登場人物の会話が中心に話が進んでいくところやとりとめのないところ、会話の内容が急に専門的になったりして、狭まったり広がったり深くなったりしていくところは、どことなく吉田健一の小説に似ているといえるかもしれない。いや、単にわたしが自分の好きな作家を結び付けようとしているだけですが‥‥

■(前回からの続き)泥酔ファンクラブから酔っぱらって戻ってきた次の日は、普段、渋谷のエッジエンドでやっているインザパシフィックの仲間と、調布の京王多摩川アンジェでバーベキュー。きちんとしたテーブルに人数分の椅子が並べられ、その横にはバーベキューコンロというシチュエーション。そして持ち込み禁止でドリンクは飲み放題、3時間制、とくれば、バーベキューというよりも焼肉パーティみたいなもの。まぁ何も持たずに行けるし、普段は夜遊びばかりというこのメンバーでやるにはちょうどいいかもと思っている。3時間はまぁまぁあっという間に過ぎてしまうので、遊んだりする時間もなく、その辺がちょっと物足りない。

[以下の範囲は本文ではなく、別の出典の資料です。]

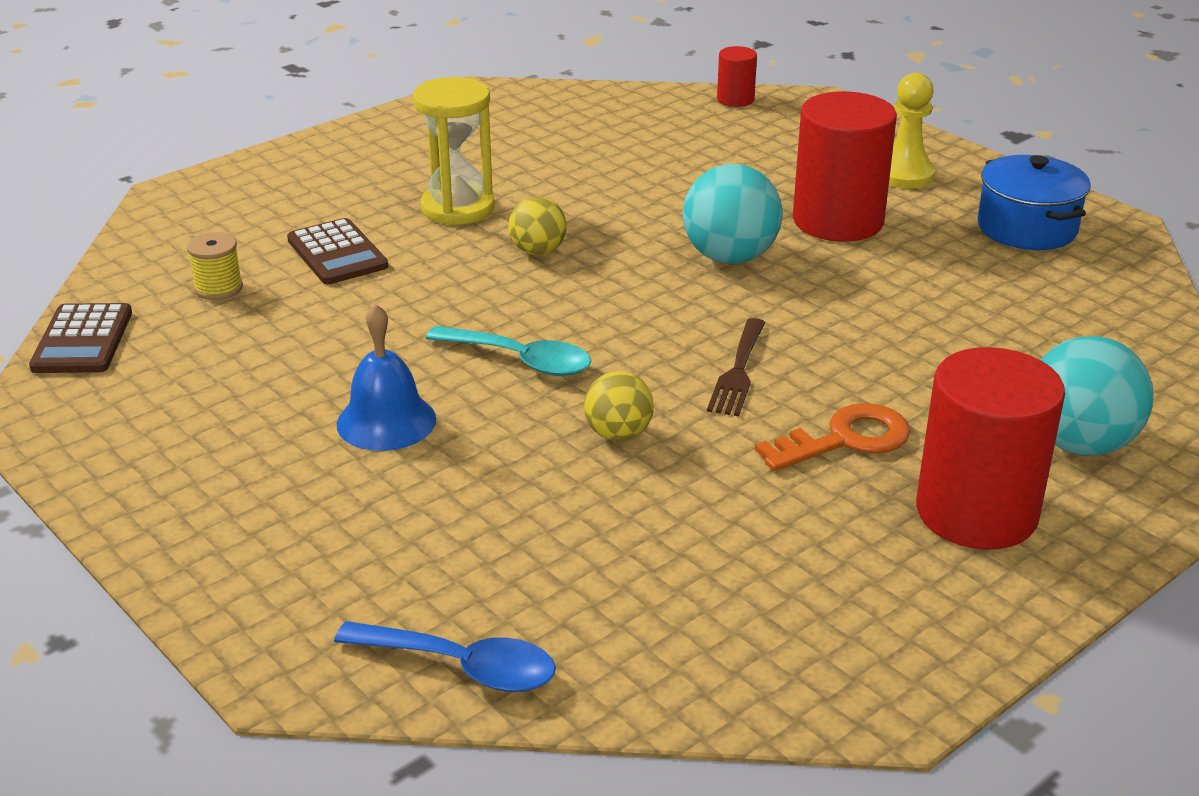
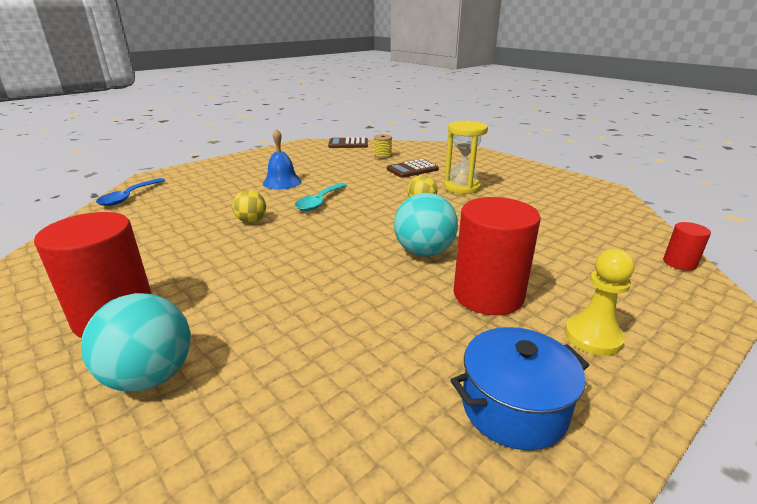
camera: 90 degrees right, 5 degrees down
(738, 372) = (294, 250): brown fork -> none
(845, 439) = (214, 278): orange key -> none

■そんなわけで夕方からは居酒屋で2次会。日曜は調布の花火大会だったので、当初の予定では、暗くなったら多摩川のほうに行くつもりだったのですが、2次会から座敷で横になる人が出たりして、歩いて川まで行く感じではありませんでした。ということで、時間が来て店から出されると、そのまま3次会。結局、9時くらいまで飲んでました。漣くん連れての飲みだったのですが、花火大会中ということもあり、それほどお客さんもいなくてよかった。漣くん自身も去年よりうるさくしたりしなくなったしね。途中でジュース飲むのにも飽きてきたみたいだったけど。当然、帰宅後は何もする気もなく、漣くんをお風呂に入れて、そのまま一緒に寝ましたよ。

■夏の最後の週に入っていきなり涼しくなって、もう夏も終わりという感じ。今年はよく働いな、と思う。行きたかった目黒美術館の「ジョージ・ネルソン展」にも行けず、近くなのに小金井のはけの森美術館の「猪熊弦一郎展」にも行けず、子どもも連れて行こうと思ってたちひろ美術館の「いわさきちひろ×佐藤卓=展」にも、八王子夢美術館の「11ぴきのねこと馬場のぼるの世界展」にも行けず、そのほか開催している展覧会を調べる余裕もあんまりなかった、そんな2014年の夏、でした。とはいうものの、毎週何かしら遊びに行く予定があって、近くがほとんどだけどいろんなところに遊びに行ってました。